■ **PROBLEM DESCRIPTION**
Carry on the blog post below about Jay-Z's vow to stop using the word "bitch" after his daughter's birth, starting right after its last line.

*** Opening of SELECTED EXCERPT ***

99 Problems and Now Bitch is One


I'm not sure there's a word in the English language to adequately describe just how much I do not care about Jay-Z, Beyonce, their ill-named spawn, their (alleged) Satanic worship, or the fact that they dropped a million dollars to "secure" a hospital floor when what they really should've done was flown their medical team to some small town in Iowa where no one would've known - or cared - who they were.  I could care less if she was actually pregnant or used a surrogate and you won't find me leading the charge to burn her at the stake for *gasp* having a c-section.

But you know what I do kind of care about?

That it takes the birth of his daughter for a 42-year-old man to realize that maybe - maybe - it's not such a great idea to refer to women as 'bitches' based soley on their gender.  Really, now, Mr. Carter?  Really?  You're middle aged.  You were brought into this world by a woman.  You are married (to a woman).  And it takes the birth of your daughter to understand misogyny?  Wow.  Bet your mom and wife are so proud.

Before I got in the game, made a change, and got rich,
I didn’t think hard about using the word B—-.
I rapped, I flipped it, I sold it, I lived it
now with my daughter in this world
I curse those that give it.
I never realized while on the fast track
that I’d give riddance to the word bitch, to leave her innocence in tact.
No man will degrade her, or call her out her name
the women won’t despise her and call her the same.
I know it’s gonna miss me
cuz we been together like Nike Airs and crisp tees
when we all used to hang out front
singing 99 problems but a lady ain’t one.

*** Close of SELECTED EXCERPT ***
*** Opening of DATASET ***

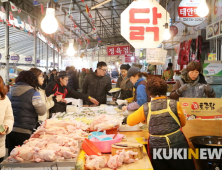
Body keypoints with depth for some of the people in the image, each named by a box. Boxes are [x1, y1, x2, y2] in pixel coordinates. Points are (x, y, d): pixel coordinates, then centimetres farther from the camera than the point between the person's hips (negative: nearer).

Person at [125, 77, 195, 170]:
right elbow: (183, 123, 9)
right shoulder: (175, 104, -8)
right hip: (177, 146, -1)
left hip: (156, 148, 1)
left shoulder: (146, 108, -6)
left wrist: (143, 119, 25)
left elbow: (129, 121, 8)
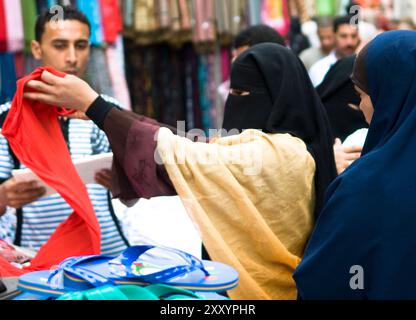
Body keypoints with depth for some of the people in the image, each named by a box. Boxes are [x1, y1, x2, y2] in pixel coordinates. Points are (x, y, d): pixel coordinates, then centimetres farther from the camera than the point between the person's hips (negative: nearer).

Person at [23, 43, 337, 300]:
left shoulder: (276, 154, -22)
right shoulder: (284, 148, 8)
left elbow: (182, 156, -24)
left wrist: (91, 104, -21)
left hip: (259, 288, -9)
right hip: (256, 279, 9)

*** Close of DATASET ***
*** Opening of DATASET ***

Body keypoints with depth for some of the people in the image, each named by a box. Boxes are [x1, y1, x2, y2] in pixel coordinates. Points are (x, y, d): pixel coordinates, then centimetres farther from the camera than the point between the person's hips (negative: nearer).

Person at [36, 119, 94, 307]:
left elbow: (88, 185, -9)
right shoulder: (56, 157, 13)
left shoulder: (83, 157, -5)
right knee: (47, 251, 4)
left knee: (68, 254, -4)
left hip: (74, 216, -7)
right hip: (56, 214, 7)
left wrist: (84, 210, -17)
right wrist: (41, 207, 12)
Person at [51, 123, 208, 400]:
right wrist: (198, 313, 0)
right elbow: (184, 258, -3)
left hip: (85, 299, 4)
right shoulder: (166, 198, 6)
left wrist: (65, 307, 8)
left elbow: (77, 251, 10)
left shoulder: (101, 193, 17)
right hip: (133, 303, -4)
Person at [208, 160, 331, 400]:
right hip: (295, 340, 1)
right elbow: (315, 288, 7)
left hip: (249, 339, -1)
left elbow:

*** Close of DATASET ***
*** Opening of DATASET ***

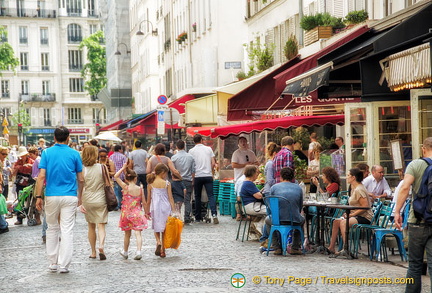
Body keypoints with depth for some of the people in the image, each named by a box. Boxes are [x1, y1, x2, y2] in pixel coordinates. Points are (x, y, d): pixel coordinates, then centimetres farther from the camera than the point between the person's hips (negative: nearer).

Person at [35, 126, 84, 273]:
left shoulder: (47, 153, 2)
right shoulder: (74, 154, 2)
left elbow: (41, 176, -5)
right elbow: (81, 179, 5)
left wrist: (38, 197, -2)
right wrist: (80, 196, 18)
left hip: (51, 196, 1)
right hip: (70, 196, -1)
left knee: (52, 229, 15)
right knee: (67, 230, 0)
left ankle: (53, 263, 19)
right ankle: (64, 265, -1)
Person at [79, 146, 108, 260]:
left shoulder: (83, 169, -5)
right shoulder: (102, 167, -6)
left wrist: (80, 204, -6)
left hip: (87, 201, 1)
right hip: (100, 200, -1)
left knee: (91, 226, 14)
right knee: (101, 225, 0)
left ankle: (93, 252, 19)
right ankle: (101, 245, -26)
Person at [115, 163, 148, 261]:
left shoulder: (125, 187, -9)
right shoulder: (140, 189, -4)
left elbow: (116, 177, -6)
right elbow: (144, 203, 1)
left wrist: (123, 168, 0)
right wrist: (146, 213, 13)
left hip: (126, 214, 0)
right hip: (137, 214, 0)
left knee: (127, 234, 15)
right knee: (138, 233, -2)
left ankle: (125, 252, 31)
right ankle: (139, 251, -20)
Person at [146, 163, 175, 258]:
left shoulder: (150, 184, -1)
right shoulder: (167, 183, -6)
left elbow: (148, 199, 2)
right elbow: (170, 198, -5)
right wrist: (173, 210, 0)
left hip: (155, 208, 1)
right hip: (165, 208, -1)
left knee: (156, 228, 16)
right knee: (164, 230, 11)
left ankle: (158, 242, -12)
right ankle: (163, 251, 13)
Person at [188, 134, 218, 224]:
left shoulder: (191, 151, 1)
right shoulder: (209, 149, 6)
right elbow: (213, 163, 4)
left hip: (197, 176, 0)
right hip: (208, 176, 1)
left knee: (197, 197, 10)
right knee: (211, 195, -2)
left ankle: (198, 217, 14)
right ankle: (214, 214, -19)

*** Close of DATASET ***

■ **RESPONSE TO THE TASK**
I'll be honest and tell you all that I know way more about the Beyonce-Jay-Z-Baby Blue saga than I would ever in a MILLION YEARS wish to know.  And if I've learned anything in the past few days it's that they're both graduates of the Kanye West/ Chris Brown School of There's No Such Thing as Bad Publicity.  They've just been stupid . . . from thinking they are important enough to request security cameras be covered to his releasing a song that included the "n" word and the line "I had a child with the child from Destiny's Child."  Just . . . stupid. 

But his latest idiocy really just takes the cake.  I want to smack him with one of Tim Tebow's cleats while shouting, "you are FORTY TWO years old.  FOR.TY.TWO."  Most kindergarteners know better than to use the B-word.  If it takes you until middle age then perhaps you shouldn't be breeding in the first place.

Look, Mr. Carter, we all know this is another publicity stunt and we also know it's not going to hold up (and, fyi, using "ho" to describe all women is just offensive).  Can you please just go hide in your multi-million dollar penthouse, enjoy your daughter, buy her more gold plated horses from Japan, and SHUT UP for a few minutes? Kthanks.